Table 1a (expected theoretical)
A B C
0.65 0.21 0.14
By multiplying each probability with the row sum of the observed values in Table 2 we get the following expected empirical observations.
Table 2a (expected empirical, fitted)
A B C | sum
76.05 24.57 16.38 | 117
With Table 2a $\chi^2 = \frac{(70-76.05)^2}{76.05} + \frac{(29-24.57)^2}{24.57} + \frac{(18-16.38)^2}{16.38} = 0.48 + 0.80 + 0.16 = 1.44$.

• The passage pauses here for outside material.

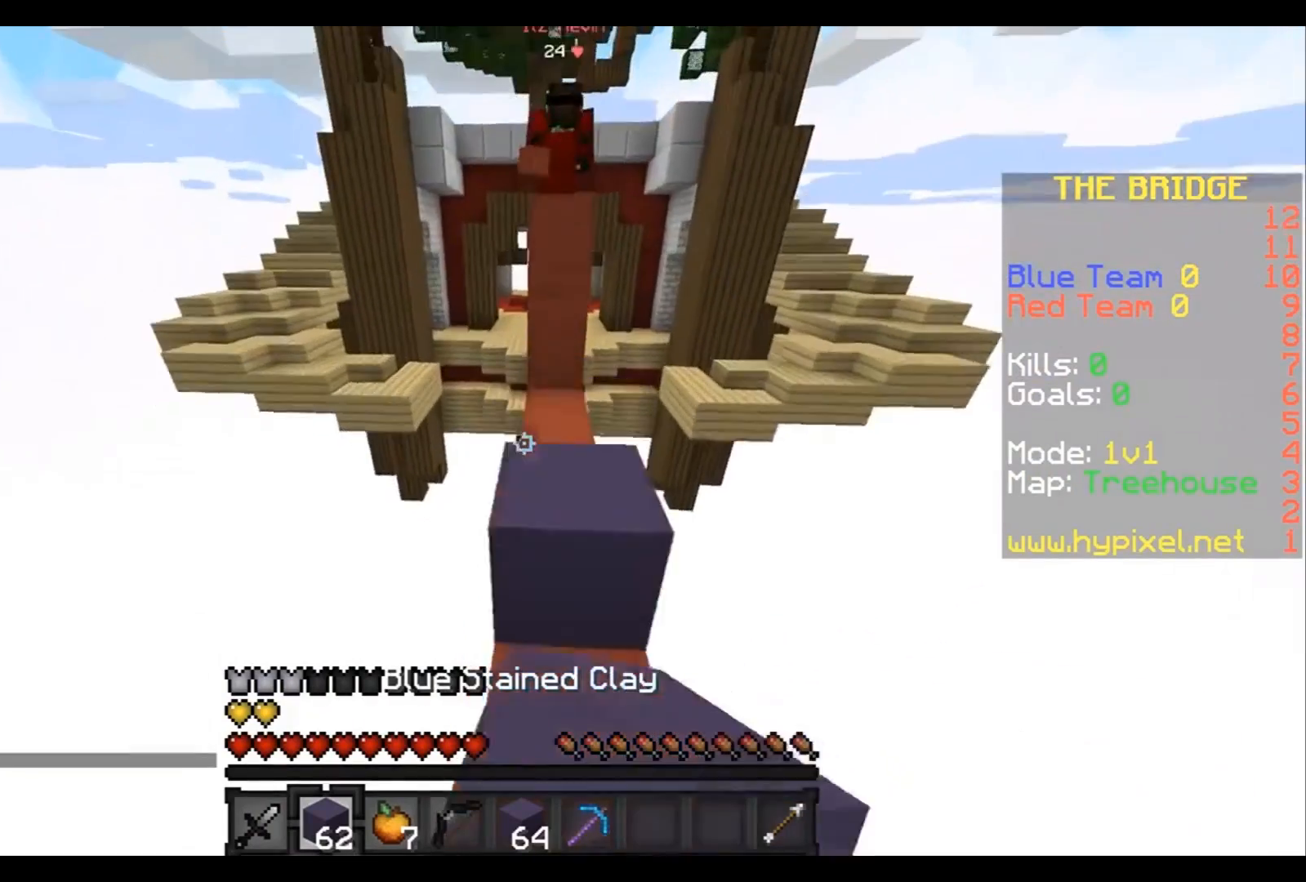
{"keys": ["a", "w"], "events": [[334, "a", "down"]]}
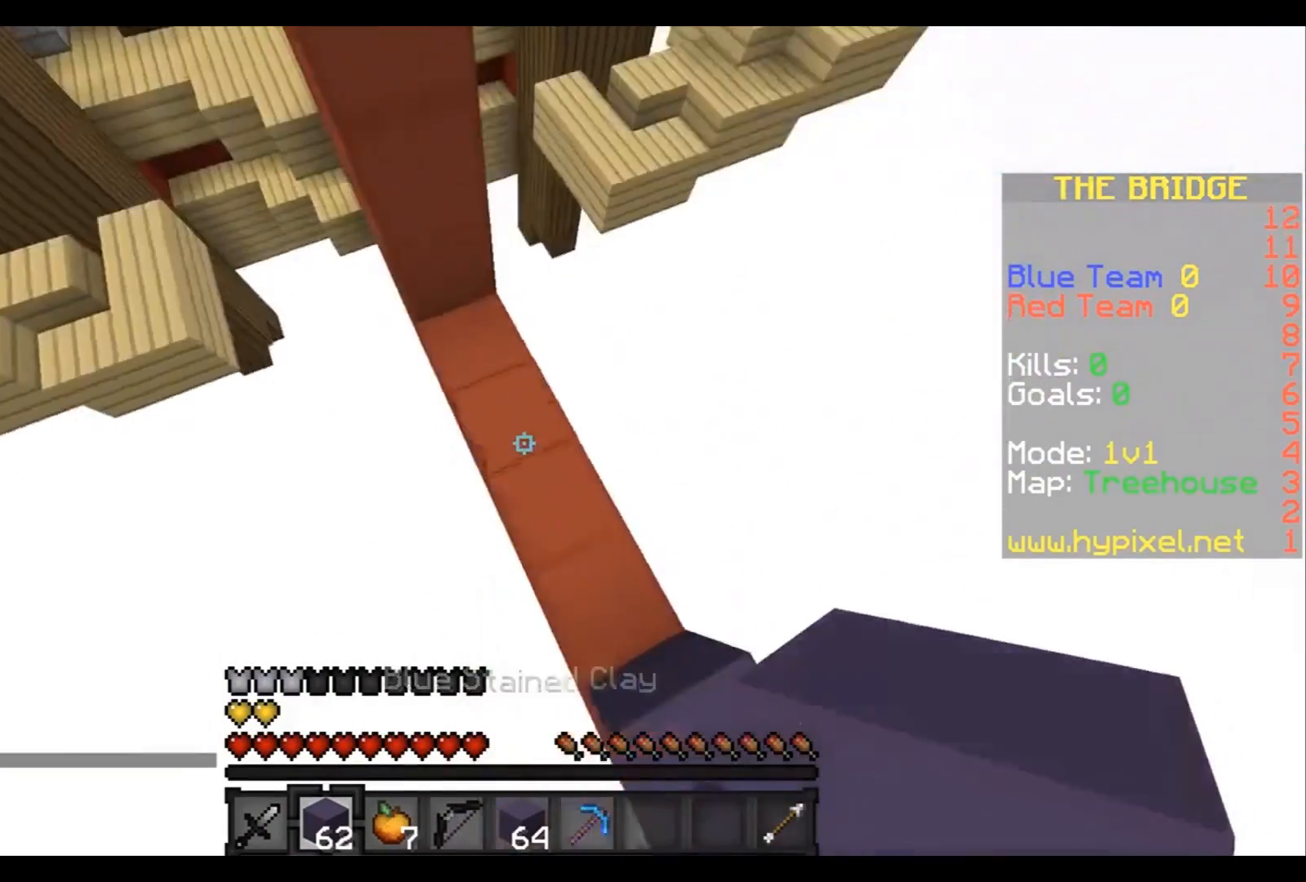
{"keys": ["a", "w"], "events": []}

On the other hand, you can determine $\chi^2$ by combining the two tables to perform a homogeneity test.
Table 3
A B C | sum
(1) 95 31 20 | 146
(2) 70 29 18 | 117
sum 165 60 38 | 263
Here you get the expected values by multiplying the respective column and row sums and dividing the product with the total number of observations. As an example, for cell (1, A) this is $146 \cdot 165 / 263 = 91.60$.
Table 3a
A B C
(1) 91.60 33.31 21.10
(2) 73.40 26.70 16.90
With Table 3a $\chi^2 = \frac{(95-91.60)^2}{91.60} + \frac{(31-33.31)^2}{33.31} + \frac{(20-21.10)^2}{21.10} + \frac{(70-73.40)^2}{73.40} + \frac{(29-26.70)^2}{26.70} + \frac{(18-16.90)^2}{16.90}$
$\chi^2 = 0.13 + 0.16 + 0.06 + 0.16 + 0.20 + 0.07 = 0.78$
Which $\chi^2 $-value is the right one for Cramer's $\phi$? If the first method is correct, do I take $n$ from the observed or from the expected values? If the second method is correct, how would I generate Table 3 and Table 3a from multidimensional data?